February 23, 2016 | by Compete Network
Community Hero: Eric Ryan – An Athlete’s Athlete

While there’s a slight chance you might not immediately recognize the name Eric Ryan, it’s a sure bet that you’ve heard of the Sin City Shootout (SCS) that is held in Las Vegas over the Martin Luther King Jr. holiday. Over the last nine years it’s worked its way up to its current claim that it’s the “largest annual LGBT sporting event in the world.” What makes this annual weekend tournament different? It’s the only major sporting event that has been designed with the athletes in mind. And the man behind this new take on a sports festival is none other than Eric Ryan, an athlete’s athlete.

An out firefighter who describes himself as an “alpha male,” Ryan is a serious softball player with GLASA, the Greater Los Angeles Softball Association.
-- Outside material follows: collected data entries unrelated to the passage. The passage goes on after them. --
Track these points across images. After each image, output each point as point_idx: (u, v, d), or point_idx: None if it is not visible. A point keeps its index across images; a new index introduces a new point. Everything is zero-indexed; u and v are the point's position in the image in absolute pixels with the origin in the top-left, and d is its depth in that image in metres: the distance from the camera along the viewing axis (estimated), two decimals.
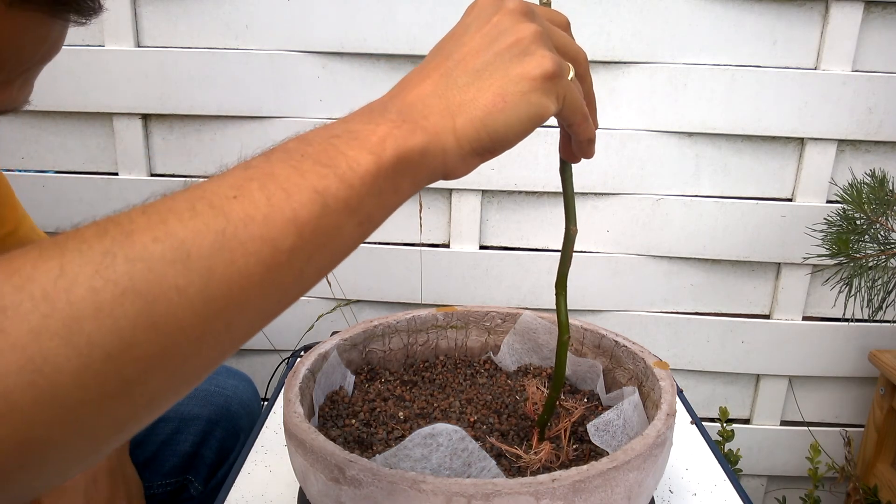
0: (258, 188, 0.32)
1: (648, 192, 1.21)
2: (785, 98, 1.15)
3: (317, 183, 0.33)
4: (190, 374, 0.30)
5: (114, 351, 0.26)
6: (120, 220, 0.29)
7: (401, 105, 0.40)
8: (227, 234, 0.30)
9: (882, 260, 0.98)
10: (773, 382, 1.32)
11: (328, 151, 0.35)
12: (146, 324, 0.27)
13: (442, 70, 0.42)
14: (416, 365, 0.77)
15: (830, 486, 1.36)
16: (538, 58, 0.41)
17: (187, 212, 0.30)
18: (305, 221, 0.32)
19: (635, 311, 1.28)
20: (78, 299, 0.26)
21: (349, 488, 0.49)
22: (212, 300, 0.29)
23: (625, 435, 0.59)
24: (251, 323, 0.32)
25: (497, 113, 0.40)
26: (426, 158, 0.38)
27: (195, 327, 0.29)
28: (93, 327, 0.26)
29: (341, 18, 1.13)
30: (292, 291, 0.33)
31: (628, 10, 1.12)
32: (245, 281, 0.30)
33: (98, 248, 0.27)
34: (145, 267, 0.28)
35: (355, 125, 0.37)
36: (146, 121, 1.20)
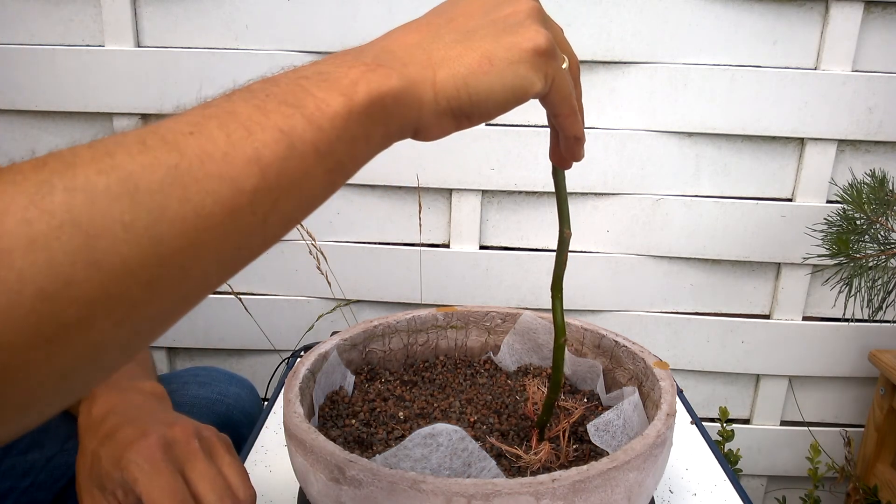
0: (217, 126, 0.29)
1: (648, 192, 1.21)
2: (785, 98, 1.15)
3: (282, 123, 0.31)
4: (139, 323, 0.27)
5: (49, 288, 0.24)
6: (62, 153, 0.27)
7: (379, 50, 0.37)
8: (181, 170, 0.27)
9: (882, 260, 0.98)
10: (773, 382, 1.32)
11: (295, 92, 0.32)
12: (86, 260, 0.25)
13: (431, 26, 0.40)
14: (416, 365, 0.77)
15: (830, 487, 1.36)
16: (532, 31, 0.40)
17: (137, 146, 0.27)
18: (269, 162, 0.30)
19: (635, 311, 1.28)
20: (7, 232, 0.23)
21: (349, 488, 0.48)
22: (163, 239, 0.27)
23: (625, 435, 0.58)
24: (208, 271, 0.29)
25: (481, 74, 0.38)
26: (400, 107, 0.36)
27: (144, 269, 0.26)
28: (24, 262, 0.23)
29: (341, 18, 1.13)
30: (255, 240, 0.31)
31: (628, 10, 1.12)
32: (201, 221, 0.28)
33: (33, 179, 0.25)
34: (87, 199, 0.25)
35: (326, 66, 0.35)
36: (146, 121, 1.20)
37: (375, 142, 0.35)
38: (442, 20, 0.40)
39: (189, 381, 0.87)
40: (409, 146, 1.18)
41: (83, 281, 0.25)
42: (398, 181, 1.20)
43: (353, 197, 1.22)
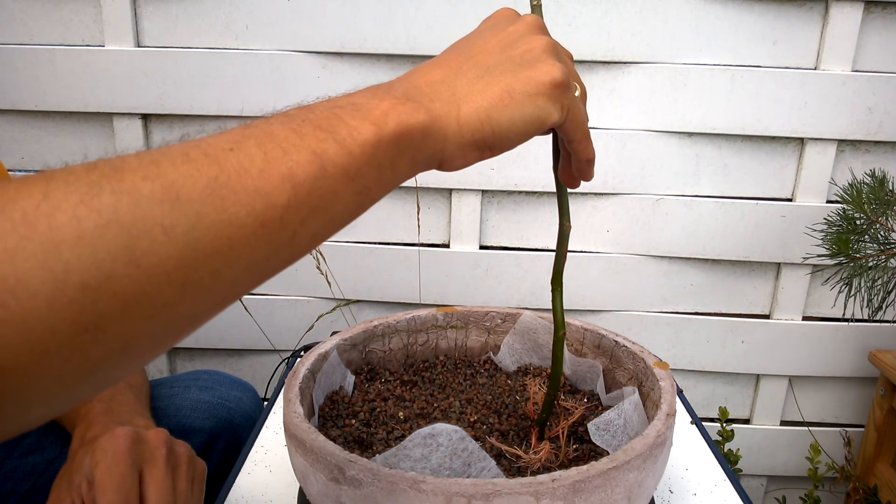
0: (255, 145, 0.32)
1: (648, 192, 1.21)
2: (785, 98, 1.15)
3: (315, 146, 0.33)
4: (170, 321, 0.29)
5: (91, 281, 0.26)
6: (111, 160, 0.29)
7: (407, 86, 0.40)
8: (220, 182, 0.30)
9: (882, 260, 0.98)
10: (772, 382, 1.32)
11: (329, 119, 0.35)
12: (127, 258, 0.26)
13: (453, 63, 0.43)
14: (416, 365, 0.77)
15: (830, 486, 1.36)
16: (548, 65, 0.42)
17: (180, 157, 0.30)
18: (301, 181, 0.32)
19: (635, 311, 1.28)
20: (59, 225, 0.25)
21: (349, 488, 0.49)
22: (198, 245, 0.29)
23: (625, 435, 0.58)
24: (238, 278, 0.31)
25: (502, 108, 0.40)
26: (427, 139, 0.38)
27: (179, 270, 0.28)
28: (71, 255, 0.25)
29: (341, 18, 1.13)
30: (283, 252, 0.33)
31: (628, 10, 1.12)
32: (235, 231, 0.30)
33: (85, 180, 0.27)
34: (132, 201, 0.27)
35: (359, 98, 0.37)
36: (146, 121, 1.20)
37: (401, 170, 0.38)
38: (462, 58, 0.43)
39: (190, 385, 0.87)
40: None
41: (123, 277, 0.26)
42: None
43: None
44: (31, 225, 0.25)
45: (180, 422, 0.83)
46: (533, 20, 0.46)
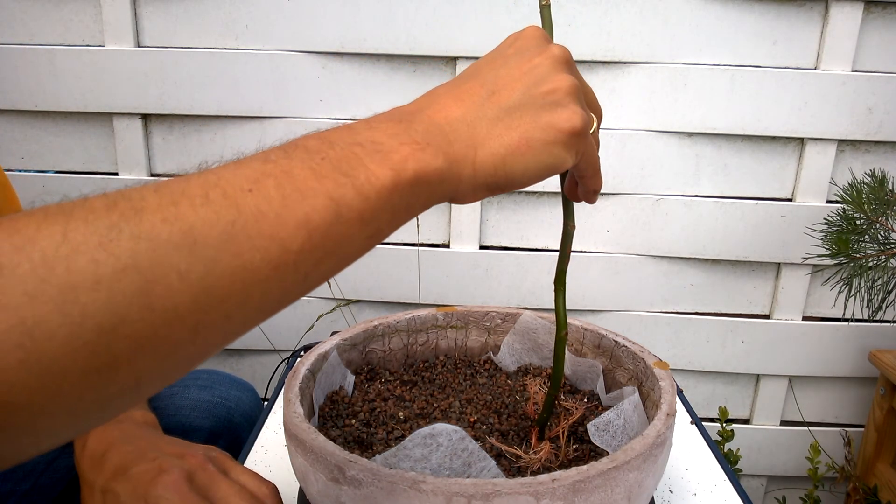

Having been to many tournaments as a softball player over the years, Ryan said he always enjoyed the competition but the arrangements often left a lot to be desired. So as he thought about the perfect location, Las Vegas seemed to check all the boxes.

“I dreamed of a weekend sporting event that could be held in a location that offered lots of hotel rooms at a reasonable price, a destination with regular and reasonable travel, quality fields and other venues where people in multiple sports could compete, and lots of places to socialize after a day of hard play.”

Host for this sports extravaganza is, as always, the GLASA. Ryan is now the assistant commissioner of GLASA, but in 2007 as a GLASA member, he approached the then assistant commissioner with his vision, proposing that the organization take on all the exposure and liability of the mega-event. If the organization would agree to his proposal, then he could use its large buying power to get the best venues and prices on everything from room rates to travel.

In 2008 Ryan’s dream became a reality with 40 softball teams competing, a figure that grew to 70 teams in year two. It wasn’t perfect at the start. “I made lots of mistakes,” Ryan says of his first year. “I didn’t even think of concessions and bathrooms.” But he spoke with team managers and asked for their feedback, and they said they loved it. The big draw for them was Las Vegas. By 2010 basketball was added to the tournament and in 2011 it expanded to five sports.

One of the best things about this annual extended weekend tournament is the variety of sports involved – there’s something for everyone who wants to participate. It’s certainly filled with the expected, like softball, basketball, football. But it always embraces less mainstream and sometimes less strenuous sports, like darts, frisbee and contract bridge. This year boasted 23 different sports involved.

While the total attendance this year was estimated to reach 8,500 players, officials, family and friends, the actual attendance exceeded the estimate, coming in at 8, 671. And for Ryan, who claims he’s not a micromanager but is a self-confessed detail-oriented tournament director, this means the tournament requires his full focus.

So while he still plays softball with his GLASA team, he doesn’t have time anymore to play at this tournament. He said that early in the tournament’s history, “I was on second base checking my phone in-between pitches. I realized that I had too many responsibilities to all the athletes to make this a great event to continue playing with my team during the Sin City Shootout.”

Ryan is always looking to add more sports that meet his required due diligence – meaning that they need to be legitimate and well-organized since each sport is responsible for setting up its own competition within the larger framework of SCS. So don’t be surprised at what you find on the list of sports for SCS’ tenth anniversary – it could be anything from stockcar racing to underwater sneaker retrieving.

As Eric Ryan’s tournament idea continues to spread further into the community of gay and ally athletes, his reputation as a community hero will only continue to grow because he created a tournament based on the athletes’ needs and concerns.